▶ Brief: Pick up the excerpt on first-quarter 2003 losses below and write on from its last sentence.

Loss from continuing operations.  The loss from continuing operations increased $1.3 million to $3.4 million for the three months ended March 31, 2003 compared to $2.1 million for the same period last year, primarily due to:

 

                  a $5.3 million loss increase, principally related to lower revenues; offset by

 

                  a $4.0 million loss decrease resulting from restructuring charges recorded in 2002 related to the consolidation of our seating and related manufacturing operations.

 

Loss from discontinued operations.  Loss from discontinued operations decreased $31.1 million, to a loss of $5.7 million for the three months ended March 31, 2003 compared to a loss of $36.8 million for the same period last year.  The decrease is primarily due to:

 

                  a $39.4 million charge in 2002 to reflect the cumulative effect on discontinued operations of the change in accounting principle associated with initial adoption of SFAS No. 142, “Goodwill and Other Intangible Assets” as described below; offset by

 

                  a $7.5 million charge in 2003 to the impairment of goodwill to reduce the carrying value of assets sold to their estimated net realizable value.

 

Cumulative effect of change in accounting principle.  The $17.8 million charge in 2002 to reflect the cumulative effect on continuing operations of the change in accounting principle was a result of transitional goodwill impairment charges recognized upon initial adoption of SFAS No. 142, “Goodwill and Other Intangible Assets.”  Including the $39.4 charged to discontinued operations, the total charge to reflect the cumulative effect of the change in accounting principle was $57.2 million.

 

Net loss.  Net loss decreased $47.2 million to a net loss of $9.6 million for the three months ended March 31, 2003 compared to a net loss of $56.8 million for the same period last year.  The decrease is primarily due to the $57.2 million charge in 2002 to reflect the cumulative effect of the change in accounting principle offset by a $7.5 million charge in 2003 for the impairment of goodwill related to discontinued operations.

 

28



 

Net income (loss) applicable to common stockholder.  Net loss applicable to DeCrane Holdings, our common stockholder, decreased $47.3 million to a net loss of $10.8 million for the three months ended March 31, 2003 compared to a net loss of $58.1 million for the same period last year.  The decrease in the net loss applicable to our common stockholder is attributable to:

 

                  a $57.2 million charge in 2002 to reflect the cumulative effect of the change in accounting principle; offset by

 

                  a $7.5 million charge in 2003 for the impairment of goodwill related to discontinued operations;

 

                  a $1.3 million increase in our loss from continuing operations and a $0.9 million decrease in income from discontinued operations, before the cumulative effect of the change in accounting principle; and

 

                  a $0.2 million increase in accrued 16% mandatorily redeemable preferred stock dividends resulting from the quarterly compounding of accrued dividends.

▶ Material provided:
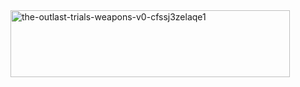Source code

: <img width="447" height="107" alt="the-outlast-trials-weapons-v0-cfssj3zelaqe1" src="https://github.com/user-attachments/assets/91baf509-18b1-47b0-b379-9aea808ed67e" />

▶ Response to the exercise:
 

Bookings.  Bookings decreased $15.7 million, or 27.5%, to $41.4 million for the three months ended March 31, 2003 compared to $57.1 million for the same period last year.  The decrease in bookings for 2003 is due to decreases in orders for all of our business segments.

 

Backlog at end of period.  Backlog decreased $0.5 million to $66.3 million as of March 31, 2003 compared to $66.8 million as of December 31, 2002.

 

As described in “—Industry Overview and Trends,” the acts, and ongoing threats, of global terrorism and the current military conflicts, SARS epidemic and weak global economic conditions are having an adverse impact on our business, resulting in the decrease in bookings during 2003 and related backlog at the end of the period.  In addition, we believe that some of our customers have substantially reduced their order lead times which may have adversely affected bookings during the period.

 

We are not able to predict the continuing impact these events will have on bookings and backlog in future periods.  However, given the magnitude of these events, the adverse impact could be material.

 

29



 

Restructuring, Asset Impairment and Other Related Charges

 

The following discussion should be read in conjunction with Note 3 accompanying our financial statements included in this report.

 

During the three months ended March 31, 2002 and the year ended December 31, 2002, we recorded restructuring, asset impairment and other related pre-tax charges, principally related to two restructuring plans.  These charges, and the effect these charges had on our reported results of operations for the three months ended March 31, 2002, are summarized below, along with comparative information for 2003.

 

 

 

Charges Recorded During the
Year Ended December 31, 2002

 

(In millions)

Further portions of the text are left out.